Today in Lebanon, for example, the militant Shiite movement Hizbullah is set to begin holding national demonstrations in opposition to what it sees as unacceptable Western influence in Lebanese affairs. "Freedom means that we decide for ourselves the best way to address what we see today as clear intervention of the United States and France in Lebanese internal affairs," said Hizbullah leader Hassan Nasrallah at a Beirut press conference Sunday.

The US and France have been outspoken in their coordinated demands that Syria withdraw its troops and intelligence forces from Lebanon ahead of spring elections. Syria is a behind-the-scenes sponsor of Hizbullah in Lebanon.

"We're seeing the national unity movement with new vigor and pressing to get Syria out of the country, but at the same time we see a counter movement in the counterdemonstrations Hizbullah is sponsoring," notes Mr. Hudson. "It raises the question of whether the future holds the kind of civil strife that has hit Lebanon before."

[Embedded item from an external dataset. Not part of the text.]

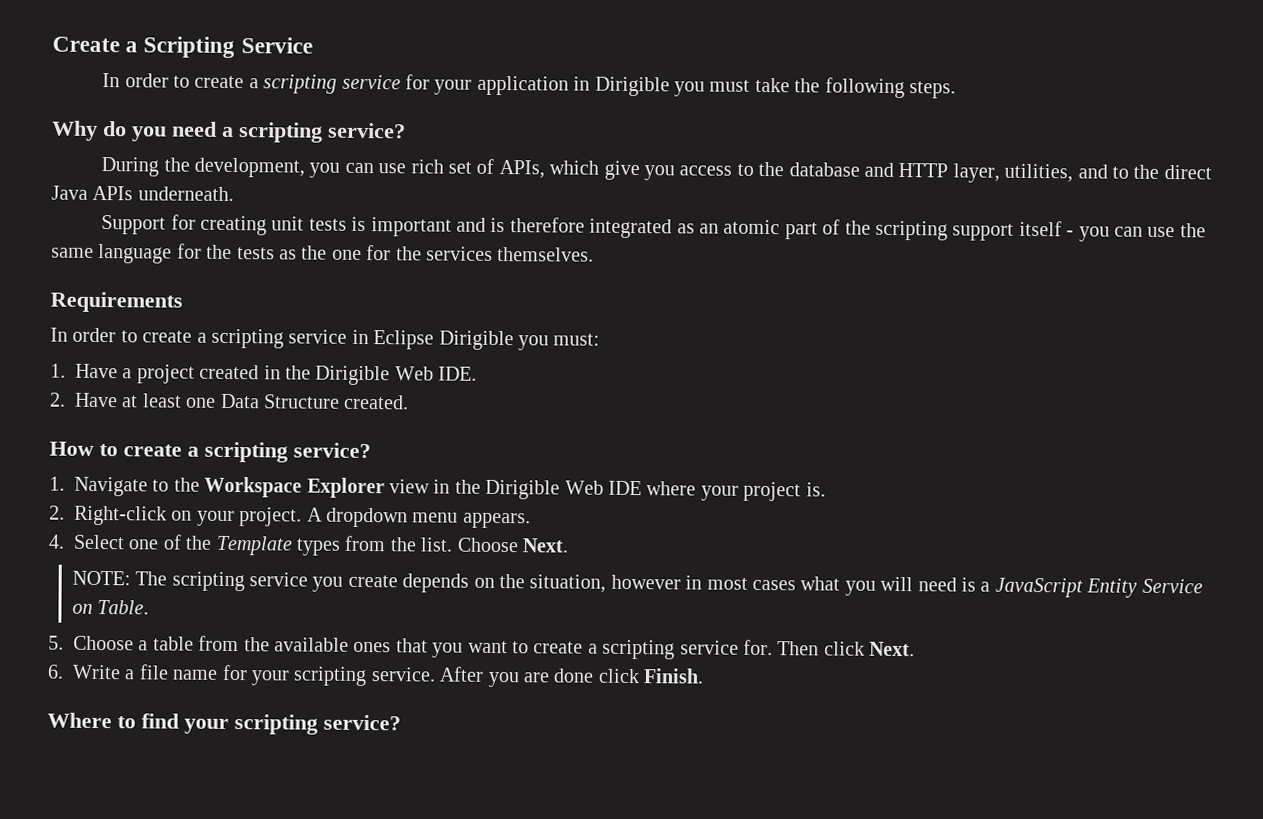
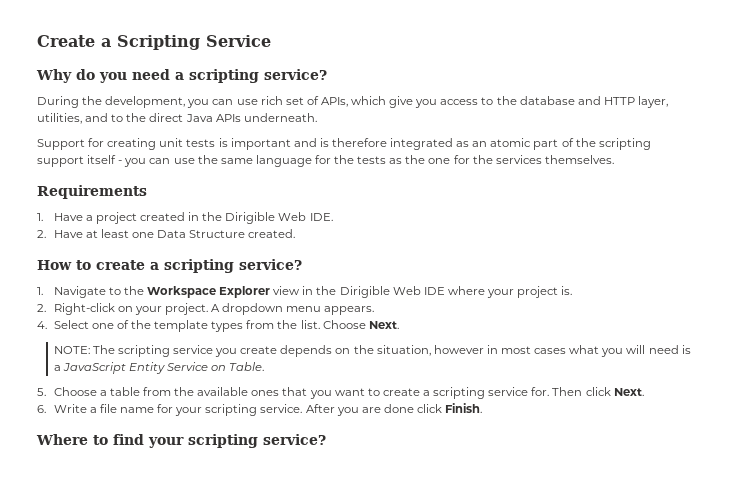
[102,73,957,99] // In order to create a scripting service for your application in Dirigible you must take the following steps. -> (271, 41) none
[50,327,601,351] // In order to create a scripting service in Eclipse Dirigible you must: -> (147, 192) none
[215,535,293,556] Template -> [154,320,209,332] template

The way greater political freedoms can open the door to greater confrontation is also on display in Iraq, some experts say. The political parties there have still been unable to deliver a new government to set about the task of writing a new constitution by next fall.

Still, no one is arguing that this is not progress - when compared to a regime that would sooner imprison or kill political opponents than listen to them.

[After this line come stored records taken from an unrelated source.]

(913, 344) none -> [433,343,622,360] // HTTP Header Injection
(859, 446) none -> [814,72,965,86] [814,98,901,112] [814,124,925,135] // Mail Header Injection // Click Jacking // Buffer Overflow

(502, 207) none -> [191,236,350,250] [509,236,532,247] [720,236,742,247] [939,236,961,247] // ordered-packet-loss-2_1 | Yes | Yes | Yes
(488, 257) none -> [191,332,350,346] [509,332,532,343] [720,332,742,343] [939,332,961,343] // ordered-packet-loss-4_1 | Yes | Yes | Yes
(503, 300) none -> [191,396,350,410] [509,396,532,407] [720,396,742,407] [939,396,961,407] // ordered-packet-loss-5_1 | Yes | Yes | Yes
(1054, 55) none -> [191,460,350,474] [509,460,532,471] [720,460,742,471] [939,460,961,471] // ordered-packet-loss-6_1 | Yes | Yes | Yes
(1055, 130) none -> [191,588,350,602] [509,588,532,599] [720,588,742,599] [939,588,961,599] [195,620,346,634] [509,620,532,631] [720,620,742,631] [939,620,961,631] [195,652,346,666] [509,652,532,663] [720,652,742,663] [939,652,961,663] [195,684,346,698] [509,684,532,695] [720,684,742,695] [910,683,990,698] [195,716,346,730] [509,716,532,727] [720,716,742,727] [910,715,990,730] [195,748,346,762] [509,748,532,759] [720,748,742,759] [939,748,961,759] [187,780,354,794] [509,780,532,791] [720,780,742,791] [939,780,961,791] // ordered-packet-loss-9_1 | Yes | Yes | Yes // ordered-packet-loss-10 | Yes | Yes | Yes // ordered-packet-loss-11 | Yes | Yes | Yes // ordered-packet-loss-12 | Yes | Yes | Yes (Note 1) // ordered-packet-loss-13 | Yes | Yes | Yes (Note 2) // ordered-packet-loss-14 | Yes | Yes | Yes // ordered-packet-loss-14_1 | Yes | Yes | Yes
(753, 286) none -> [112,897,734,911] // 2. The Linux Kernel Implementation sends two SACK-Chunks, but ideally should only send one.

"An Iraq without Saddam, all to the good," says Richard Murphy, a former assistant secretary of State for Near Eastern affairs, now at the Council on Foreign Relations in New York. "But there are some really major problems ahead for an untested political leadership. They're going to have to show remarkable outreach to all parts of the population if it is going to work, and I don't think we can say yet where it will end up."

The majority Shiites have been emboldened to make legitimate demands in terms of a new government, he notes, while young Kurds in particular are tempted by the idea of an independent Kurdistan - a move that would set off regional earthquakes. "So while it is undeniable that we [the US] stirred the pot, how much that stirring will end up working in our favor is still an open question," Mr. Murphy says.

For example, change in a closed system such as Saudi Arabia should be good for the US - unless it means such upheaval that extremist forces gain a greater hold, he says. The same goes for Iraq, unless it leads to the country coming apart.

AS for whether a more democratic and open Middle East will make for a safer US, unanswered questions remain there as well. With democracy having advanced around the world over the past decade, the idea has also gained ground that more exposure to democratic ideals and open societies leads to converts. But that does not explain why someone like Ayman al-Zawahiri, Osama bin Laden's right hand man, became even more anti-Western and extremist in his ideology after attending college in the US.

The current fermentation in the Middle East also demonstrates how even a wide-ranging phenomenon like globalization can act as a double-edged sword. When pro-democracy demonstrators in Beirut wear Eastern European-style scarves as part of their protest, in an echo of the protesters in the Ukraine standing up to a fraudulent government, it's a sign of the global impact of electronic media.

But at the same time, globalization can act as a recruiting tool for extremist movements, especially among those sectors of the population that feel shut out from any of globalization's economic benefits.

Still, most experts say more political openness should make ideologies like Al Qaeda's less of a magnet. It's just getting to those more democratic societies that may be rough. "I share the idea that a population that is overwhelmingly youthful and denied meaningful political participation in their countries is more attracted to the Islamic extremist view of society," says Murphy. "And it should follow that if the social and political picture evolves to allow greater participation, the attraction of a violent extremism will diminish. But it could be a rocky transition, a very bumpy ride."